Adrian Flanagan spots the first ice of his expedition
At 2.30 this afternoon, local time I was sitting at the chart table plotting position. Barrabas was under full sail taking advantage of a 4-5 hour window of favourable winds before we were due to be headed again. I glanced up at the radar screen. A strong contact registered at 2 miles, 20 degrees off my port bow. I figured a ship, probably an ice-breaker patrolling. I had been advised to expect ice at 153 degrees east by Tim Thornton, my weather adviser. I went up on deck grabbing the binoculars which are located at the top of the companionway steps. Ships loom large and square on the horizon. I couldn’t see anything. I ducked my head below the companionway to watch the sweep. There is was. I glassed to the fore with the binoculars. I hadn’t been looking for it, that’s why I missed it – a massive chunk of ice floating free. A tiny island streaked with blue and green. I played the binoculars along the line of the sea. Hummocked on the horizon more lumps carved by wind and water into strange, alien shapes. I passed one close by.
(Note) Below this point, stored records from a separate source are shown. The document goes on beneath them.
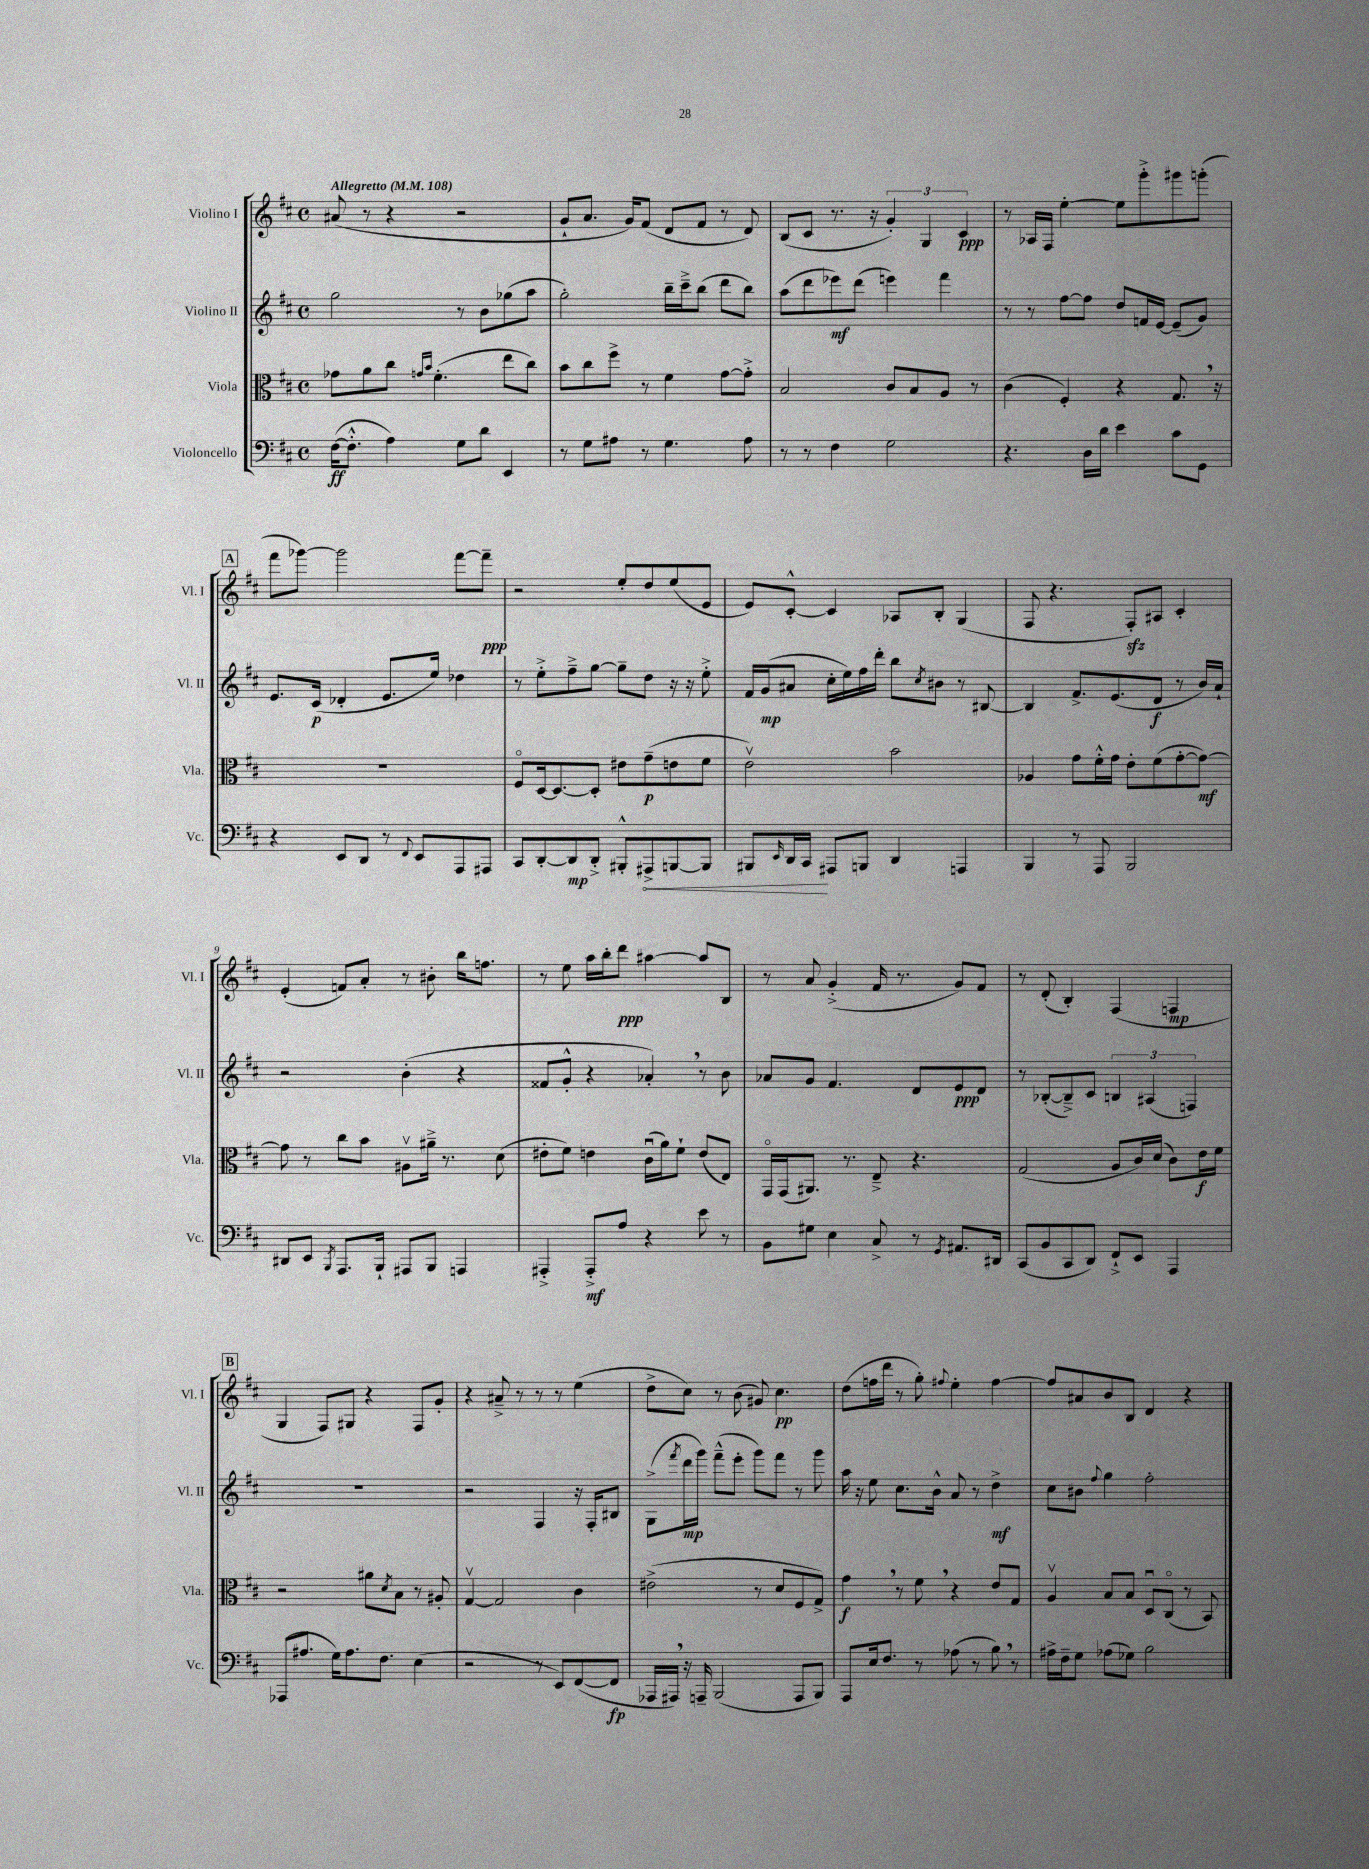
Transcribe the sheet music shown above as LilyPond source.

<<
\new StaffGroup <<
\new Staff = "s0" \with { instrumentName = "Violino I" shortInstrumentName = "Vl. I" } {
    \clef treble \key d \major \defaultTimeSignature \time 4/4 \tempo "Allegretto" 4 = 108
    ais'8( r8 r4 r2 |
    g'8-! a'8. g'16) fis'8( d'8 fis'8 r8 d'8) |
    b8( cis'8 r8. r16 \tuplet 3/2 { g'4-.) g4 cis'4\ppp } |
    r8 aes16 fis16 e''4~-. e''8 g'''8-.-> gis'''8 g'''8-.( |
    \mark \markup { \box "A" } fis'''8 ges'''8~) ges'''2 fis'''8~ fis'''8--\ppp |
    r2 e''8-. d''8 e''8( e'8 |
    e'8) cis'8~-.-^ cis'4 aes8 b8-. g4( |
    fis8 r4. fis8-.\sfz) ais8 cis'4-. |
    e'4-.( f'8) a'8-. r8 bis'8-. b''16 f''8. |
    r8 e''8 a''16 b''16-. d'''8\ppp ais''4~ ais''8 b8 |
    r8 a'8 g'4-.->( fis'16 r8. g'8) fis'8 |
    r8 d'8-.( b4-.) fis4( f4\mp |
    \mark \markup { \box "B" } g4 fis8) gis8 r4 fis8 g'8-. |
    r4 ais'8---> r8 r8 r8 e''4( |
    d''8-> cis''8) r8 b'8( gis'8) cis''4.\pp |
    d''8( f''16 d'''16 r8 g''8-.) \appoggiatura { fis''8 } e''4-. fis''4~ |
    fis''8 ais'8 b'8 b8 d'4 r4 \bar "|." |
}
\new Staff = "s1" \with { instrumentName = "Violino II" shortInstrumentName = "Vl. II" } {
    \clef treble \key d \major \defaultTimeSignature \time 4/4
    g''2 r8 b'8 ges''8( a''8 |
    g''2-.) b''16-- cis'''16---> b''8( d'''8 b''8) |
    a''8( d'''8 ees'''8\mf) d'''8( e'''4) fis'''4 |
    r8 r8 fis''8~ fis''8 d''8 f'16 e'16~ e'8--( g'8) |
    \mark \markup { \box "A" } e'8. cis'16\p( des'4-. e'8. e''16) des''4 |
    r8 e''8-.-> fis''8---> g''8~ g''8-- d''8 r16 r16 e''8-.-> |
    fis'16 g'16\mp( ais'8 cis''16-. e''16) fis''16 d'''16-. b''8 \acciaccatura { cis''8 } bis'8 r8 bis8~ |
    bis4 fis'8.-> e'8.( d'8\f r8 b'16) a'16-! |
    r2 b'4-.( r4 |
    fisis'8 g'8-.-^ r4 aes'4-.) \breathe r8 b'8 |
    aes'8 g'8 fis'4. d'8 e'8\ppp d'8 |
    r8 bes8~-.( bes8--->) cis'8 \tuplet 3/2 { b4 ais4( f4) } |
    \mark \markup { \box "B" } R1 |
    r2 fis4 r16 fis16-. bis8 |
    g8->( \acciaccatura { fis'''8 } d'''16\mp g'''16) fis'''8---^( e'''8-. g'''8) fis'''8 r8 g'''8 |
    a''16 r16 e''8 cis''8. b'16-^ a'8 r8 d''4->\mf |
    cis''8 bis'8 \appoggiatura { fis''8 } g''4 fis''2-. \bar "|." |
}
\new Staff = "s2" \with { instrumentName = "Viola" shortInstrumentName = "Vla." } {
    \clef alto \key d \major \defaultTimeSignature \time 4/4
    ges'8 a'8 cis''8 \grace { g'16 b'16 } fis'4.-.( e''8 cis''8) |
    b'8 cis''8 fis''8-> r8 fis'4 g'8~ g'8-.-> |
    b2 cis'8 b8 a8 r8 |
    cis'4( fis4-.) r4 g8. \breathe r16 |
    \mark \markup { \box "A" } R1 |
    fis8\flageolet d16~ d8.~ d8-. eis'8 g'8--\p( e'8 fis'8 |
    e'2\upbow) b'2 |
    aes4 g'8 fis'16-.-^ g'16 e'8-. fis'8( g'8~-. g'8~\mf) |
    g'8 r8 cis''8 b'8 ais8\upbow ais'16---> r8. d'8( |
    eis'8-. fis'8) e'4 cis'16\downbow( a'16) fis'8-! e'8( e8) |
    g,16\flageolet g,16( ais,8.) r8. e8---> r4. |
    g2( a8 cis'16) d'16( cis'8) e'16\f fis'16 |
    \mark \markup { \box "B" } r2 ais'8 \acciaccatura { d'8 } b8 r8 ais8-. |
    g4~\upbow g2 cis'4 |
    eis'2->( r8 d'8 fis8 g8->) |
    g'4\f \breathe r8 fis'8 \breathe r4 e'8 g8 |
    a4\upbow b8 b8 d8\downbow cis8\flageolet( r8 b,8) \bar "|." |
}
\new Staff = "s3" \with { instrumentName = "Violoncello" shortInstrumentName = "Vc." } {
    \clef bass \key d \major \defaultTimeSignature \time 4/4
    fis16~\ff( fis8.-.-^ a4) g8 d'8 e,4 |
    r8 g8 ais8 r8 g4. ais8 |
    r8 r8 fis4 g2 |
    r4. d16 d'16 e'4 cis'8 g,8 |
    \mark \markup { \box "A" } r4 e,8 d,8 r8 \appoggiatura { fis,8 } e,8 a,,8 ais,,8 |
    cis,8 d,8~-. d,8\mp d,8-.-> bis,,8-.-^ \once \override Hairpin.circled-tip = ##t ais,,8->\< b,,8~ b,,8 |
    bis,,8 \grace { e,16 } d,16 cis,16\! ais,,8 b,,8 d,4 a,,4 |
    b,,4 r8 a,,8 b,,2 |
    dis,8 e,8 \acciaccatura { b,,8 } a,,8. b,,16-! ais,,8 b,,8 a,,4 |
    ais,,4-.-> ais,,8-.->\mf a8 r4 e'8 r8 |
    b,8 gis8 e4 cis8-> r8 \acciaccatura { g,8 } ais,8. dis,16 |
    cis,8( b,8 cis,8 d,8) fis,8-!-> e,8 a,,4 |
    \mark \markup { \box "B" } aes,,8( ais8. g16) ais8. fis8. e4( |
    r2 r8 e,8) fis,8~( fis,8\fp |
    aes,,16 ais,,16) \breathe r16 a,,16-- b,,2( a,,8 b,,8) |
    a,,8 e16 fis8. r8 aes8( r8 b8) \breathe r8 |
    ais16-> fis16-- g8 aes8( ges8) b2 \bar "|." |
}
>>
>>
It looked like a swan the size of a family car, its head bent low on its icy neck as though being drawn irreversibly into the melt. The ice edge stretched away to the north, illuminated to phosphorescence as though intra-lit by the Arctic sun.
These are orphans, cut adrift from the southern bulge of the ice edge by the west wind which has blown strongly during the last two days. We are approaching 73 degrees north latitude. This ice will thicken to three tenths cover. I can see it in front, five miles.